--- AIM OF THE EXERCISE ---
In the records below, rewrite the stretch from the line containing "Rendered at 1241 by 1754 pixels." through the line containing "text munkakör betöltésére.", changing "bbox" to "bounding box" and keeping everything else the same.

--- DATASET RECORDS ---
____
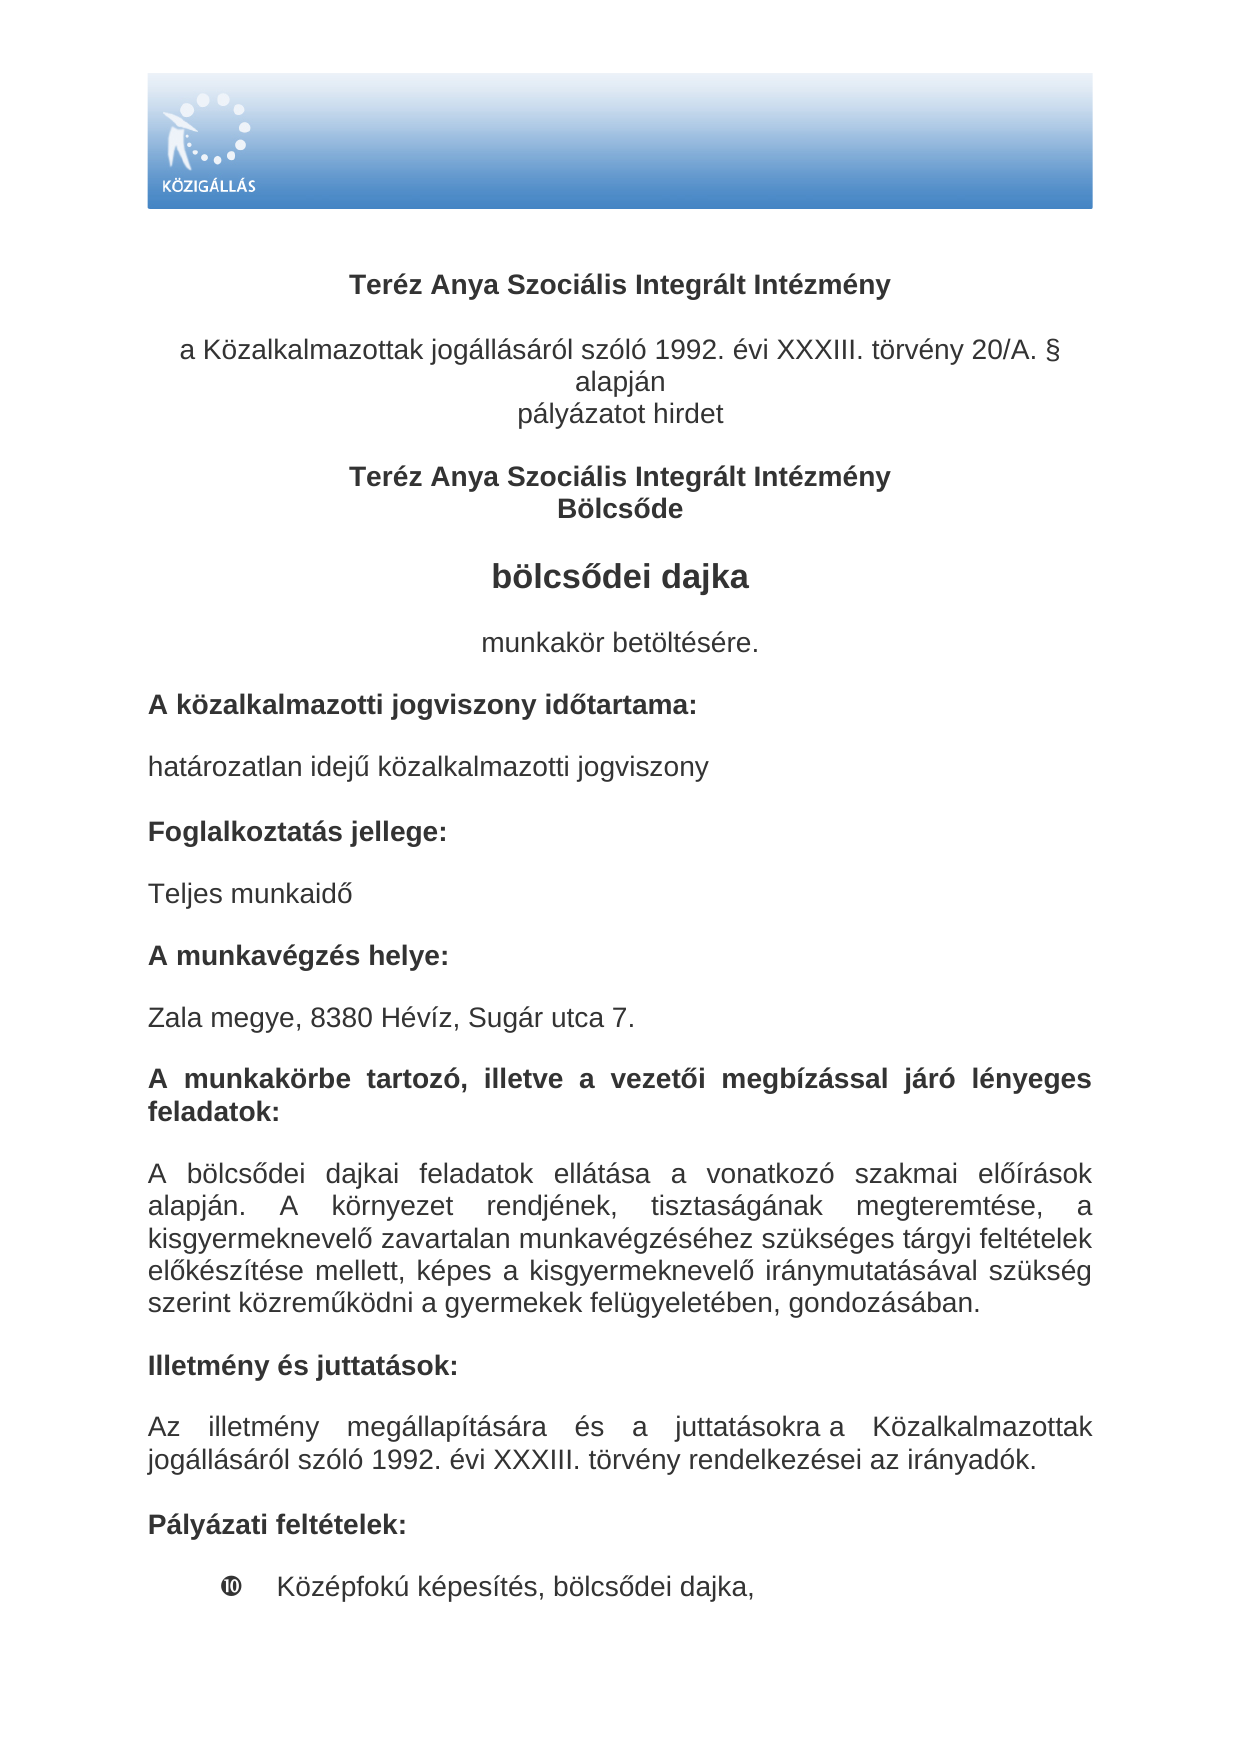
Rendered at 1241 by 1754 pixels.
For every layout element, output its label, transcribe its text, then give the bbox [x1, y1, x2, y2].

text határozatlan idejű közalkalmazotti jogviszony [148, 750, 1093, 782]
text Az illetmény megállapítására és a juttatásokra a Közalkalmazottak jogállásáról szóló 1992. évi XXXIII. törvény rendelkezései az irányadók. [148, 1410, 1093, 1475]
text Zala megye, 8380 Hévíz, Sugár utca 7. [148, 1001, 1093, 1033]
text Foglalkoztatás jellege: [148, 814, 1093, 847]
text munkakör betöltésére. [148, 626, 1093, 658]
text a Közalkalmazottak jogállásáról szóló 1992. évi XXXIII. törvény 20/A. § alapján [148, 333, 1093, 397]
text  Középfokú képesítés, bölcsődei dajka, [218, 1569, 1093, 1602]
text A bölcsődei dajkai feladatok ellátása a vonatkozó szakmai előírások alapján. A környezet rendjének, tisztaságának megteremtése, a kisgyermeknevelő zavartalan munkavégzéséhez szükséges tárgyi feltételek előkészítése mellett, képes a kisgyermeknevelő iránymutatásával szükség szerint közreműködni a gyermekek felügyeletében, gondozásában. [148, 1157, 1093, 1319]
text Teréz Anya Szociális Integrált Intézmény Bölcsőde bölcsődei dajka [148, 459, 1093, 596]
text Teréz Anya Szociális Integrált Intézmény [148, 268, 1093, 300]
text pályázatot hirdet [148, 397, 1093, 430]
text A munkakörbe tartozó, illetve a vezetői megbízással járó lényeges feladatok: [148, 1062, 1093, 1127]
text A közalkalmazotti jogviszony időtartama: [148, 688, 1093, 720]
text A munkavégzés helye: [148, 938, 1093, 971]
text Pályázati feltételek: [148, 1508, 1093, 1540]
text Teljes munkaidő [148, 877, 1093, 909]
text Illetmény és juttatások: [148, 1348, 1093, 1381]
____
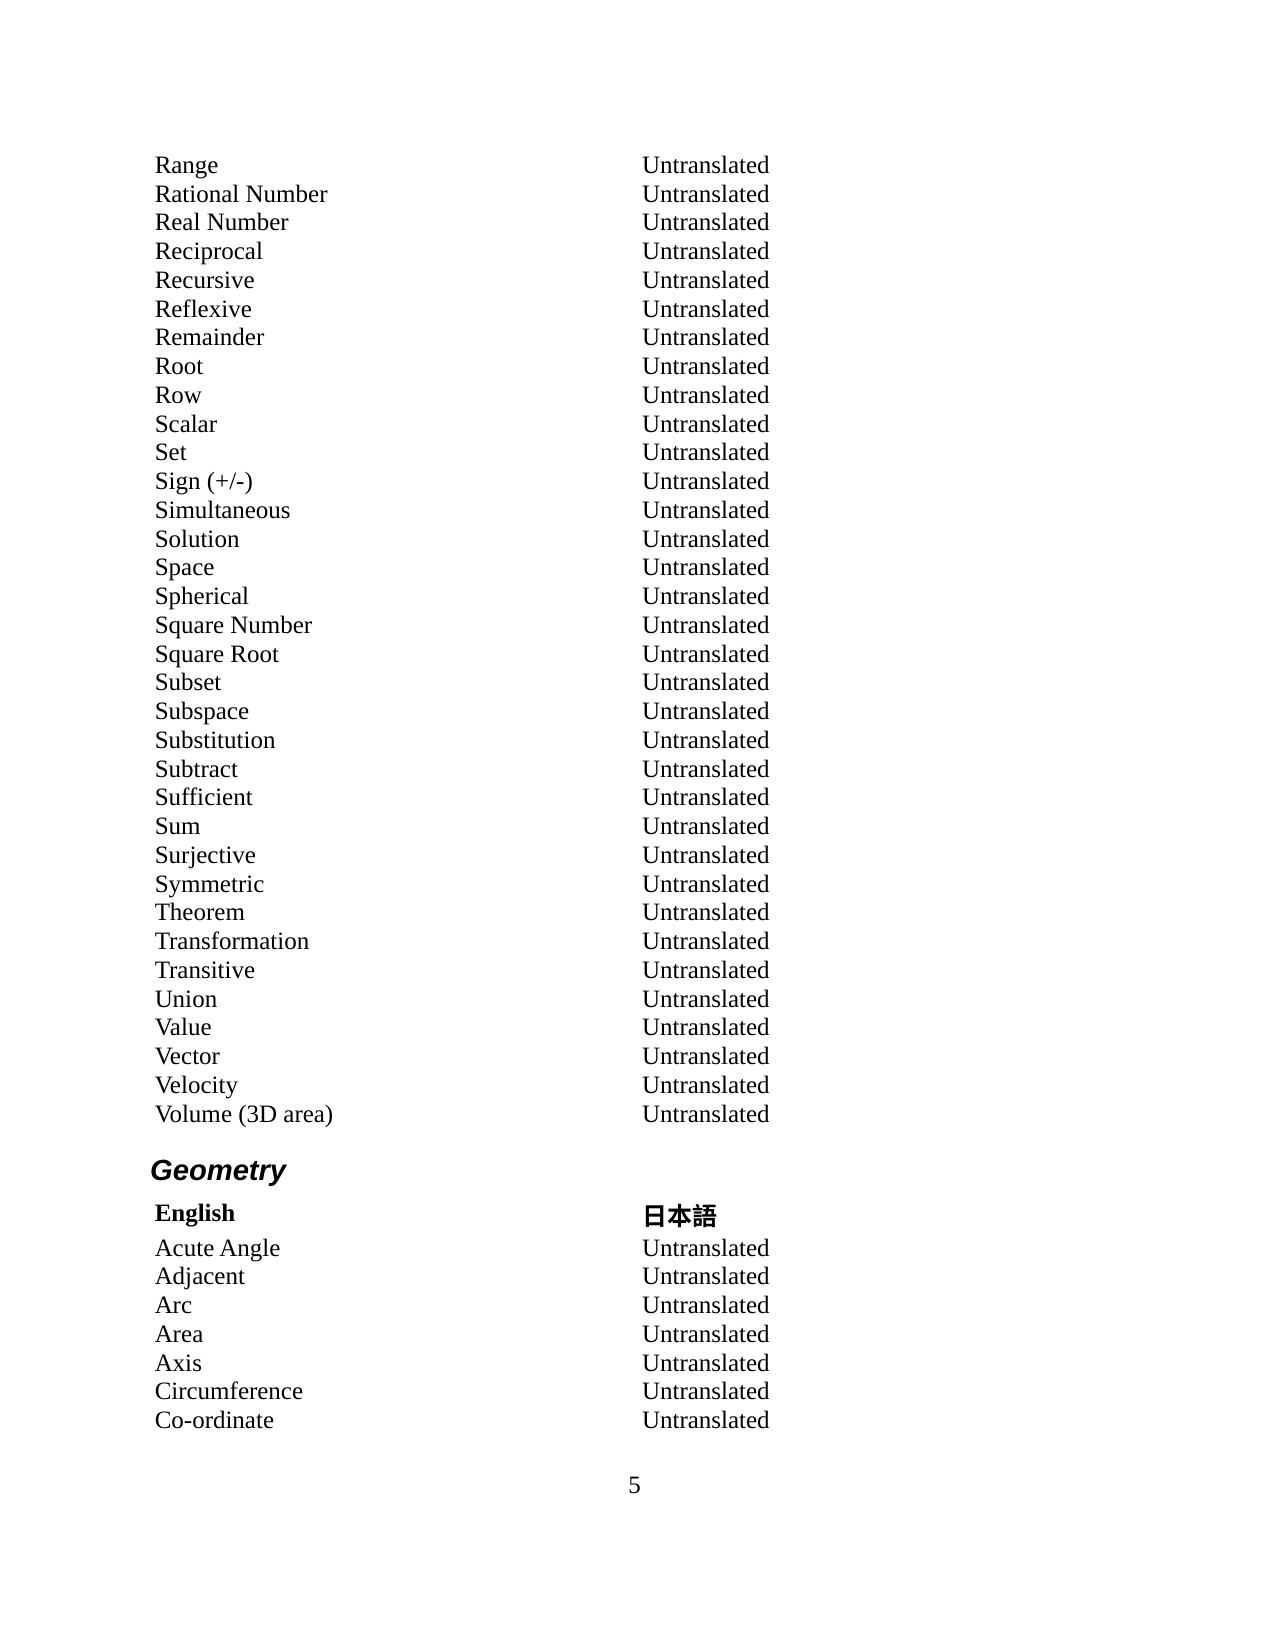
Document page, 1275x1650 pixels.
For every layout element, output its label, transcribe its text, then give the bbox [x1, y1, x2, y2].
____
--- FULL ANSWER ---
Rendered at 1241 by 1754 pixels.
For every layout element, output its label, transcribe its text, then give the bounding box [x1, y1, x2, y2].

text határozatlan idejű közalkalmazotti jogviszony [148, 750, 1093, 782]
text Az illetmény megállapítására és a juttatásokra a Közalkalmazottak jogállásáról szóló 1992. évi XXXIII. törvény rendelkezései az irányadók. [148, 1410, 1093, 1475]
text Zala megye, 8380 Hévíz, Sugár utca 7. [148, 1001, 1093, 1033]
text Foglalkoztatás jellege: [148, 814, 1093, 847]
text munkakör betöltésére. [148, 626, 1093, 658]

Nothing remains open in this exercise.